At a recent conference on “The Past Present and Future of Libraries,” one of the speakers offered an interesting challenge about how we might think about our collections. He asked us to image that a space alien landed in the U.S. in 2050, a time by which the Census Bureau has said we will be a predominantly non-white society. Yet, even though our citizens will be predominantly of African-American and Hispanic descent when that visitor enters our libraries, the collections will represent a heavily white, Anglo-Saxon perspective, unreflective of the larger society the space traveler sees outside the library walls.
I thought about this challenge as I was reading Ian Beilin’s essay on “The Academic Research Library’s White Past and Present,” from Topographies of Whiteness: Mapping Whiteness in Library and Information Science (edited by Gina Schlesselman-Tarango, Library Juice Press, 2017). Members of the Diversity, Equity and Inclusion working group have been discussing this book. Beilin’s essay examines the multiplicity of ways in which libraries and librarianship are embedded in white society and in whiteness as a sociological concept, representing power, exclusion, and an assumption of normativity. Interestingly, Beilin focuses not only on the demographics of our profession and the focus in our collections on the European Enlightenment tradition, which necessarily carries with it “racist and colonialist legacies;” he also looks at the architecture and physical spaces of our library environments. Many of our library structures, he observes, are designed to intimidate and to evoke an idealized white historical tradition. Writ large, this is a problem that many colleges have been struggling with, related especially to building names and monuments on campus, but Beilin powerfully shows us that libraries are neither neutral nor immune from these issues.
The third reminder about these problems of whiteness, libraries, and exclusion that I experienced recently was a discussion about the vast collection of digital books that the HathiTrust holds and makes available to the public. At our last board of governors meeting, we were reminded that the HathiTrust collection was mostly built by large-scale, unselective scanning of books from our largest academic libraries, and so reflects the same myopia, prejudice, and exclusion – the same violence directed to those who do not conform to the expectations of whiteness – as do our libraries themselves. We were reminded of a reflection from the article on “Rescuing Lost History: Using Big Data to Recover Black Women’s Lived Experience,” by Ruby Mendenhall and a group of her colleagues from the University of Illinois (available here), that writing was and remains itself an act of privilege. So much of our basic practice in libraries, including not just our collection decisions but also the way we create metadata and think about the users who will discover our materials, are infested with assumptions rooted in whiteness. The board considered how we might be intentional about beginning the never-ending task of balancing the HathiTrust digital materials and making this online space a little more reflective of our communities. We agreed on several steps that the organization could take – forming intentional partnerships with institutions that hold distinctive collections that could diversify the HathiTrust corpus, directing funding for strategic priorities to support the digitization of such collections, and reviewing our metadata practices to discover and reduce implicit biases.
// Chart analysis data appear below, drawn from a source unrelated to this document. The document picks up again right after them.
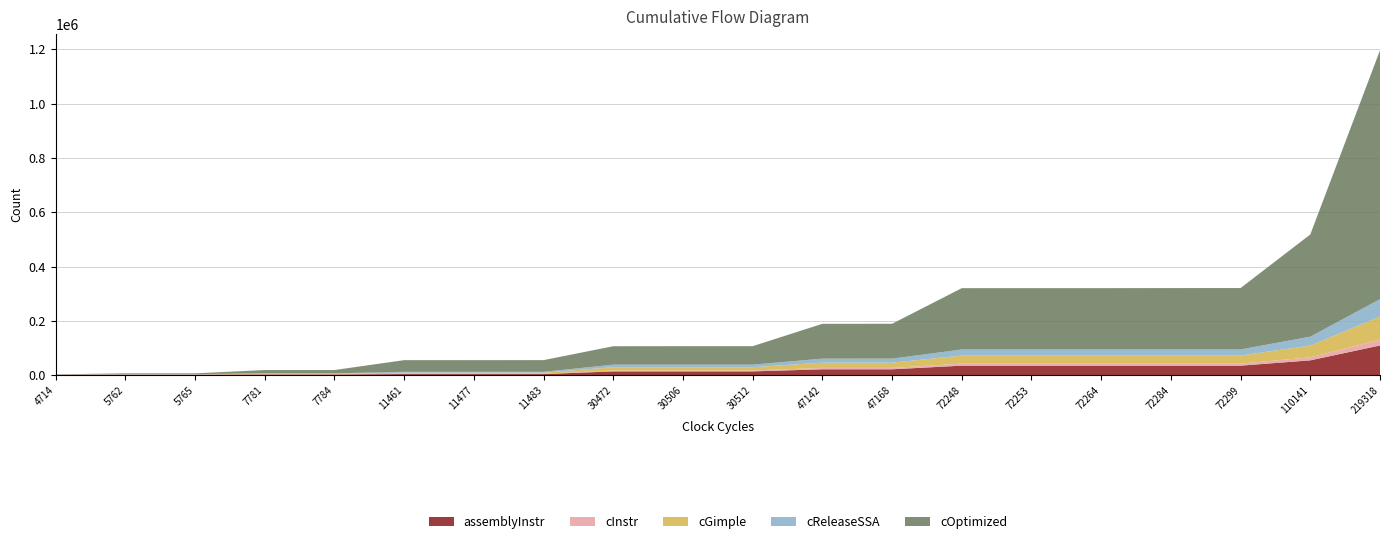

Reading left to right, transcribe all the data shown in this chart.

assemblyInstr: 1480	1797	1797	2469	2468	3953	3953	3955	13835	13838	13839	21499	21501	34892	34894	34894	34900	34903	54491	109288
cInstr: 139	297	295	592	592	1114	1114	1116	3205	3211	3213	5036	5040	7566	7570	7570	7582	7588	10993	21230
cGimple: 396	960	951	2050	2050	4038	4038	4047	12208	12235	12244	19488	19506	29628	29646	29646	29700	29727	43471	85173
cReleaseSSA: 340	779	776	1620	1620	3119	3119	3122	9285	9294	9297	14750	14756	22391	22397	22397	22415	22424	32790	64205
cOptimized: 446	2786	2768	12064	12064	43013	43013	43064	68019	68082	68103	128311	128359	225895	225949	225949	226111	226192	376427	916645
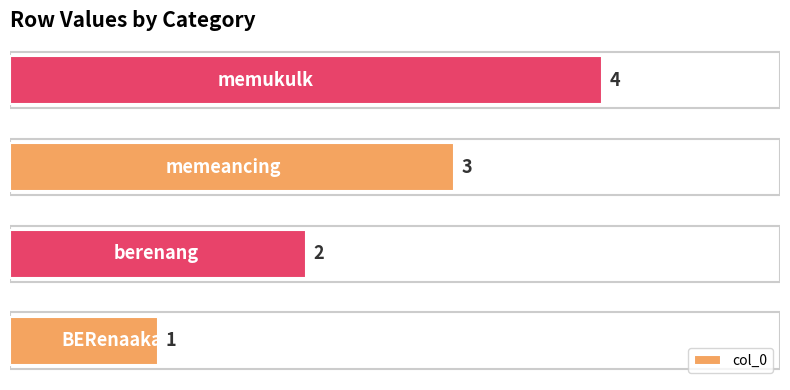

How many bars are there in total?

4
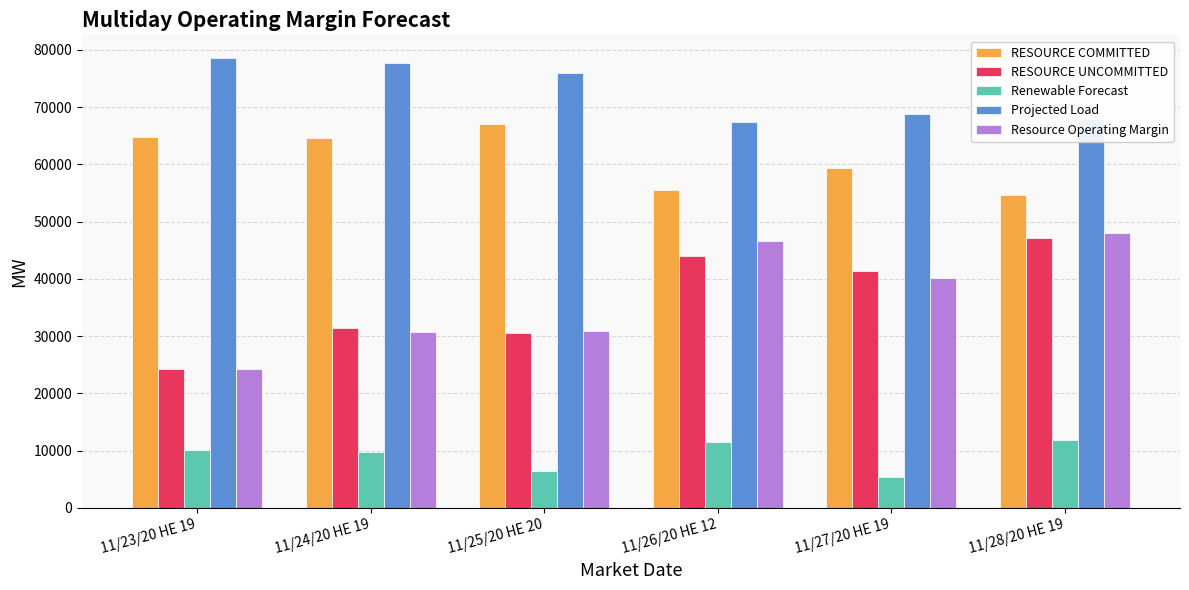

At which label does RESOURCE COMMITTED reach its peak?

11/25/20 HE 20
A good memory for significant dates for two, gifts, the desire to spend as much time as possible with a loved one – all this is a matter of characters
https://rufreechats.com/porn-chat-in-real-time.html, tastes, and upbringing. How do we know that our feeling is true love?
These are relatively small steps, but they offer us a start. Perhaps the most important place to begin is simply with the awareness that whiteness is real, it is constructed, and it is a problem. Beginning to have the conversation about what that means for our libraries is a prerequisite to any efforts toward being the kind of diverse and inclusive library that we aspire to be. Perhaps there’s still time to change the impression our libraries will make on that space visitor.